Saturday, January 15, 2005

About Schmidt (DVD)

(Dir Alexander Payne, with Jack Nicholson (and no-one else really, as his character is so dominant))

This is a troubling film. I really don't know why it was made, because it is so far removed from Louis Begley's book. The only three points of contact between the two is that there is an old man who retires, his wife dies shortly thereafter and he has problems getting on with his daughter (Hope Davis). Even the name is changed: in the book, he is called Schmidt throughout whereas he goes by his first name, Warren, in the movie.
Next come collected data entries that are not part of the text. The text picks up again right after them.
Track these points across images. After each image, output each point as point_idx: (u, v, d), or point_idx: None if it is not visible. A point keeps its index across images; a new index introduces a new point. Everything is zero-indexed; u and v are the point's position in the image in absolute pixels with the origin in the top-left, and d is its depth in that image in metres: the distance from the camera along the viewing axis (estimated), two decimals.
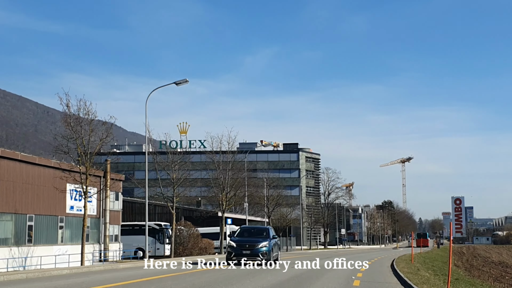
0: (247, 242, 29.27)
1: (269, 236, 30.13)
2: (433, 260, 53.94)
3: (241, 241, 29.63)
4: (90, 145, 30.95)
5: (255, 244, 28.95)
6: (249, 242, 29.25)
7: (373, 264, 35.01)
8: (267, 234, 30.43)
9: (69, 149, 31.01)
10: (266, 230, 31.30)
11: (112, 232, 51.50)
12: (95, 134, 31.37)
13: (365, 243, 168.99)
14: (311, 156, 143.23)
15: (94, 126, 31.27)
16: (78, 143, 30.50)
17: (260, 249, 28.75)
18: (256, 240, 29.51)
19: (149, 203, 73.36)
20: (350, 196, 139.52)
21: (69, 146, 30.93)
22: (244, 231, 31.61)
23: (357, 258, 45.82)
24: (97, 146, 30.91)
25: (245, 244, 29.12)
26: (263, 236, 30.16)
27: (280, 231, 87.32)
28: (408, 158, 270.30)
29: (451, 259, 64.73)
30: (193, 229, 44.08)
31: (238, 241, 29.55)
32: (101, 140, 30.96)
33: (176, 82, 37.41)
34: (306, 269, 27.29)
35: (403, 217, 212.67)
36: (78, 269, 25.82)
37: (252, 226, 36.35)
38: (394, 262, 34.78)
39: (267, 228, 31.99)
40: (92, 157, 31.22)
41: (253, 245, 28.89)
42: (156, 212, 70.05)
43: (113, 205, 51.72)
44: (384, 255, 59.39)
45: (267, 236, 30.12)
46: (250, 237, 30.26)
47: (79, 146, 30.55)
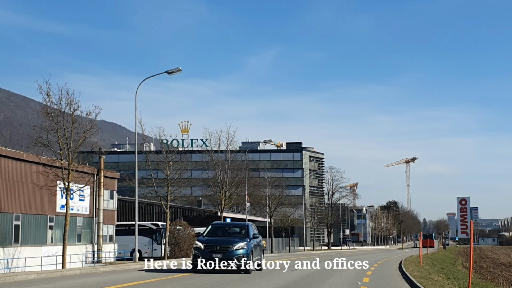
0: (219, 243, 23.22)
1: (248, 235, 24.14)
2: (441, 261, 52.03)
3: (211, 241, 23.50)
4: (73, 138, 28.56)
5: (229, 246, 22.97)
6: (222, 243, 23.21)
7: (379, 267, 32.82)
8: (246, 233, 24.39)
9: (49, 141, 28.60)
10: (245, 227, 25.08)
11: (106, 232, 49.38)
12: (78, 126, 28.90)
13: (369, 244, 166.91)
14: (314, 155, 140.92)
15: (77, 117, 28.74)
16: (59, 135, 28.11)
17: (235, 251, 22.75)
18: (231, 240, 23.59)
19: (147, 203, 71.69)
20: (354, 196, 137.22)
21: (49, 138, 28.47)
22: (217, 228, 25.41)
23: (362, 259, 43.70)
24: (80, 138, 28.52)
25: (215, 246, 23.01)
26: (240, 235, 24.39)
27: (282, 231, 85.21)
28: (412, 158, 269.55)
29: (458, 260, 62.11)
30: (189, 229, 41.87)
31: (208, 242, 23.37)
32: (84, 132, 28.60)
33: (169, 71, 35.40)
34: (305, 273, 25.07)
35: (408, 217, 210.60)
36: (49, 273, 23.32)
37: (228, 222, 28.06)
38: (402, 264, 32.60)
39: (246, 225, 25.45)
40: (75, 151, 28.80)
41: (227, 247, 22.93)
42: (154, 211, 67.93)
43: (108, 204, 49.60)
44: (390, 256, 57.24)
45: (246, 235, 24.19)
46: (223, 237, 24.47)
47: (61, 138, 28.16)
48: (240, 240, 23.45)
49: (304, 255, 57.12)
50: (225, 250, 22.79)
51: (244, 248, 22.93)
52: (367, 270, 28.12)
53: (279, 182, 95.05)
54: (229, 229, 25.63)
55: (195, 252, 23.25)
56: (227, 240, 23.62)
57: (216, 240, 23.58)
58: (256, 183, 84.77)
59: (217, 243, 23.15)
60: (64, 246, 31.28)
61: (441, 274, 27.85)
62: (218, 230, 25.27)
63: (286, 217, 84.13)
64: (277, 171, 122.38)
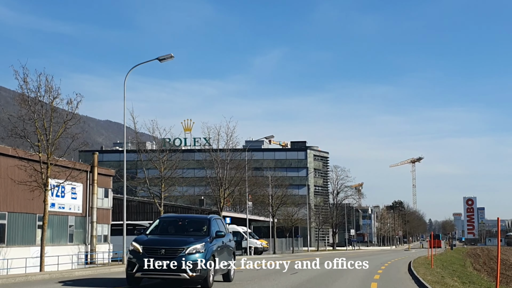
0: (164, 244, 16.38)
1: (209, 233, 17.32)
2: (451, 263, 49.98)
3: (153, 242, 16.73)
4: (53, 129, 26.20)
5: (179, 248, 16.12)
6: (168, 244, 16.40)
7: (388, 269, 30.60)
8: (207, 230, 17.54)
9: (26, 133, 26.17)
10: (205, 222, 18.05)
11: (101, 232, 47.31)
12: (58, 115, 26.48)
13: (375, 244, 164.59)
14: (319, 154, 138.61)
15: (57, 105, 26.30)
16: (37, 125, 25.72)
17: (188, 256, 15.95)
18: (182, 240, 16.62)
19: (145, 202, 69.64)
20: (360, 195, 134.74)
21: (26, 129, 26.03)
22: (166, 224, 18.44)
23: (369, 261, 41.50)
24: (60, 129, 26.16)
25: (159, 249, 16.15)
26: (199, 234, 17.38)
27: (286, 231, 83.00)
28: (418, 158, 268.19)
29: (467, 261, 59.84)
30: None
31: (148, 243, 16.64)
32: (64, 122, 26.24)
33: (159, 58, 33.40)
34: (305, 278, 22.85)
35: (414, 218, 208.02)
36: (10, 278, 20.85)
37: (183, 215, 22.12)
38: (412, 266, 30.35)
39: (207, 218, 18.30)
40: (54, 143, 26.39)
41: (175, 250, 16.11)
42: (153, 210, 65.81)
43: (102, 202, 47.52)
44: (397, 257, 55.01)
45: (206, 233, 17.36)
46: (173, 235, 17.61)
47: (39, 129, 25.79)
48: (197, 240, 16.55)
49: (307, 256, 54.95)
50: (172, 254, 15.91)
51: (201, 251, 16.14)
52: (375, 273, 25.91)
53: (283, 181, 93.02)
54: (184, 224, 18.47)
55: (130, 257, 16.35)
56: (176, 240, 16.73)
57: (160, 241, 16.73)
58: (258, 182, 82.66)
59: (162, 245, 16.26)
60: (42, 247, 29.05)
61: (455, 278, 25.67)
62: (168, 226, 18.28)
63: (290, 217, 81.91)
64: (281, 170, 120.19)
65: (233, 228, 57.74)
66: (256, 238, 61.14)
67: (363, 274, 24.64)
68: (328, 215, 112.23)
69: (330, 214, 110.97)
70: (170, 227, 18.18)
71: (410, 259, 50.19)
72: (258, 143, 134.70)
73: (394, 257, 55.64)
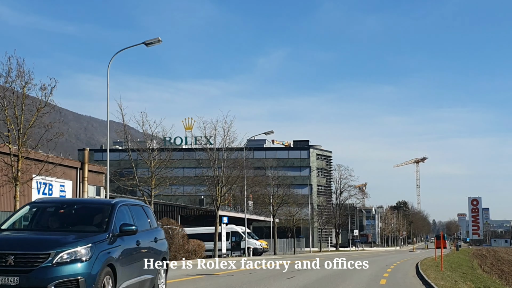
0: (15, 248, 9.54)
1: (108, 229, 10.71)
2: (459, 265, 47.68)
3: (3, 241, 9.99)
4: (25, 117, 23.85)
5: (41, 254, 9.40)
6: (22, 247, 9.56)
7: (394, 272, 28.29)
8: (106, 223, 10.83)
9: None
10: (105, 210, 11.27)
11: None
12: (32, 103, 24.11)
13: (378, 245, 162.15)
14: (322, 153, 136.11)
15: (29, 91, 23.91)
16: (7, 113, 23.28)
17: (57, 269, 9.30)
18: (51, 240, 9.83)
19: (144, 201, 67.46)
20: (363, 195, 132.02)
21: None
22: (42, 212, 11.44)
23: (373, 262, 39.20)
24: (33, 117, 23.83)
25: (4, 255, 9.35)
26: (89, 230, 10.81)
27: (288, 232, 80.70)
28: (422, 158, 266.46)
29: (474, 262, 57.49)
30: (178, 228, 37.38)
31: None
32: (38, 110, 23.90)
33: (146, 42, 31.26)
34: (301, 283, 20.54)
35: (418, 218, 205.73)
36: None
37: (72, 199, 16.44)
38: (421, 269, 28.01)
39: (110, 204, 11.48)
40: (26, 133, 23.99)
41: (34, 258, 9.38)
42: None
43: None
44: (403, 259, 52.70)
45: (105, 228, 10.73)
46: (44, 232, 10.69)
47: (8, 117, 23.39)
48: (79, 239, 9.89)
49: (307, 257, 52.70)
50: (28, 264, 9.29)
51: (84, 259, 9.59)
52: (380, 277, 23.59)
53: (285, 180, 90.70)
54: (69, 213, 11.49)
55: None
56: (38, 239, 9.93)
57: (11, 240, 10.10)
58: (259, 181, 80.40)
59: (11, 247, 9.55)
60: None
61: (468, 282, 23.33)
62: (43, 216, 11.36)
63: (291, 217, 79.60)
64: (283, 170, 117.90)
65: (231, 228, 55.45)
66: (256, 238, 58.76)
67: (368, 279, 22.32)
68: (331, 215, 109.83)
69: (333, 214, 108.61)
70: (46, 218, 11.27)
71: (416, 260, 47.94)
72: (260, 142, 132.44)
73: (399, 259, 53.33)
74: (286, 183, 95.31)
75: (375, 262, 40.97)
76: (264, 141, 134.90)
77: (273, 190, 70.96)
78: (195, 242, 39.50)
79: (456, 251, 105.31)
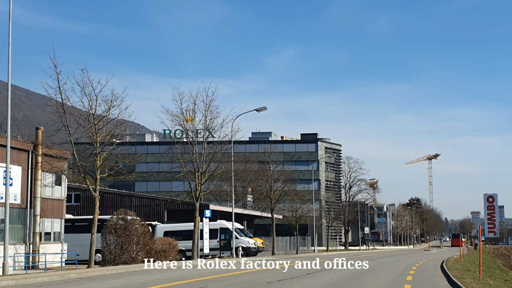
0: None
1: None
2: (488, 267, 40.84)
3: None
4: None
5: None
6: None
7: (418, 279, 20.84)
8: None
9: None
10: None
11: (50, 228, 37.84)
12: None
13: (390, 244, 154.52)
14: (331, 146, 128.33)
15: None
16: None
17: None
18: None
19: (125, 194, 60.28)
20: (374, 190, 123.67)
21: None
22: None
23: (385, 265, 31.87)
24: None
25: None
26: None
27: (294, 229, 73.25)
28: (435, 155, 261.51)
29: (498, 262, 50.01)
30: (138, 221, 29.84)
31: None
32: None
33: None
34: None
35: (431, 216, 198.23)
36: None
37: None
38: (454, 276, 20.54)
39: None
40: None
41: None
42: (133, 204, 56.39)
43: (52, 191, 38.08)
44: (422, 260, 45.12)
45: None
46: None
47: None
48: None
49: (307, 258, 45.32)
50: None
51: None
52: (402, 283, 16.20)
53: (291, 175, 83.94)
54: None
55: None
56: None
57: None
58: (261, 175, 73.24)
59: None
60: None
61: None
62: None
63: (294, 212, 72.17)
64: (290, 164, 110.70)
65: (221, 224, 47.76)
66: (250, 236, 50.71)
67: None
68: (339, 212, 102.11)
69: (342, 210, 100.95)
70: None
71: (437, 261, 40.92)
72: (265, 135, 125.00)
73: (417, 259, 45.78)
74: (293, 177, 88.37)
75: (390, 265, 33.67)
76: (269, 133, 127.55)
77: (271, 181, 63.24)
78: (166, 240, 32.14)
79: (475, 250, 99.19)
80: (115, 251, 28.98)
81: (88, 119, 30.07)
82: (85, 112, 30.50)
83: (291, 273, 23.09)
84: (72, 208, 55.13)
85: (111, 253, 28.96)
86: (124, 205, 56.55)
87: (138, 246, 28.53)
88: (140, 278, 20.99)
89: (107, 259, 29.14)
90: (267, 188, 62.98)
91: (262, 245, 51.43)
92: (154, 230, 47.46)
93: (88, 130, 30.32)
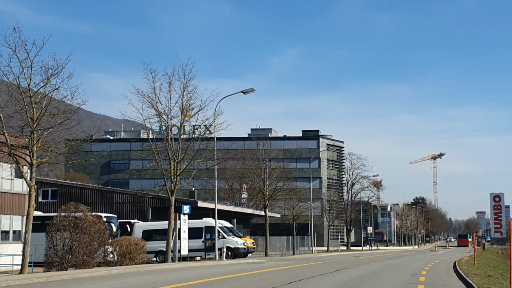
0: None
1: None
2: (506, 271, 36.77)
3: None
4: None
5: None
6: None
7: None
8: None
9: None
10: None
11: (8, 226, 33.36)
12: None
13: (394, 244, 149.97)
14: (333, 143, 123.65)
15: None
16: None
17: None
18: None
19: (106, 190, 55.87)
20: (378, 188, 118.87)
21: None
22: None
23: (389, 270, 27.41)
24: None
25: None
26: None
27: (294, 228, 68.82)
28: (439, 154, 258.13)
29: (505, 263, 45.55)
30: (93, 217, 25.10)
31: None
32: None
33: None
34: None
35: (436, 215, 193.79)
36: None
37: None
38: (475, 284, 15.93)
39: None
40: None
41: None
42: (115, 201, 51.94)
43: (11, 184, 33.62)
44: (430, 262, 40.53)
45: None
46: None
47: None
48: None
49: (303, 260, 40.72)
50: None
51: None
52: None
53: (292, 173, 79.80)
54: None
55: None
56: None
57: None
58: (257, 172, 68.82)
59: None
60: None
61: None
62: None
63: (291, 209, 67.90)
64: (290, 161, 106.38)
65: (206, 223, 42.95)
66: (238, 235, 45.85)
67: None
68: (341, 210, 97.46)
69: (344, 209, 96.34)
70: None
71: (448, 263, 36.51)
72: (265, 131, 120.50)
73: (425, 262, 41.18)
74: (293, 175, 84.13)
75: (394, 268, 29.16)
76: (269, 130, 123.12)
77: (265, 176, 58.74)
78: (131, 240, 27.50)
79: (483, 250, 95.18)
80: (62, 252, 24.30)
81: (19, 89, 25.05)
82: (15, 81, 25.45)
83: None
84: (48, 205, 50.92)
85: (57, 255, 24.32)
86: (105, 201, 52.29)
87: (92, 247, 24.00)
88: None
89: (53, 262, 24.53)
90: (260, 184, 58.46)
91: (253, 246, 46.70)
92: (132, 228, 43.20)
93: (21, 103, 25.35)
In the book, Schmidt is a fairly formidable lawyer, the kind of fellow Louis Auchnicloss wrote about. His daughter has chosen to marry a lawyer from within her dad's firm, which is distasteful to him on two levels: the fellow is a Jew and is the next generation, someone who will usurp his place in the hierarchy. So, this opens up plenty of scope for self-recognition and questioning in the book: is Scmidt an anti-semite? But his best friend is a Jew! Is he really feared and disliked by all of his colleagues? What of his relationship with his daughter? Is there a struggle between them, in which he struggles to maintain his assets from her clutches and indeed struggles to maintain any credibility in her eyes? The movie strips away all of these nuances and oversimplifies it, by having the daughter getting hooked up with a no-hoper (Dermott Mulroney).

It also has him running away from everything by taking off in a stonking big motorhome and then having a final showdown/conciliation with his daughter and her new inlaws. In the book, he stays in his big house and reflects on his relationship with his late wife (which was characterised by her distaste for physical contact) and the one affair he had . Unbelievably, he then has an affair with a beautiful latino waitress in his local diner, who has a loser boyfriend. Then, when he takes a fall, he finds himself dependent upon that "loser" boyfriend who has taken over as general handyman and man of all sorts around the house.

That would have made for an interesting movie, one which it would not have been impossible to make. Instead, we get this. I know others have rated it highly. I think the book got in the way for me. I do agree with them about the quality of Nicholson's performance, and the fact that we are so used to seeing him in powerful roles adds an extra dimension to see him playing such a lost character.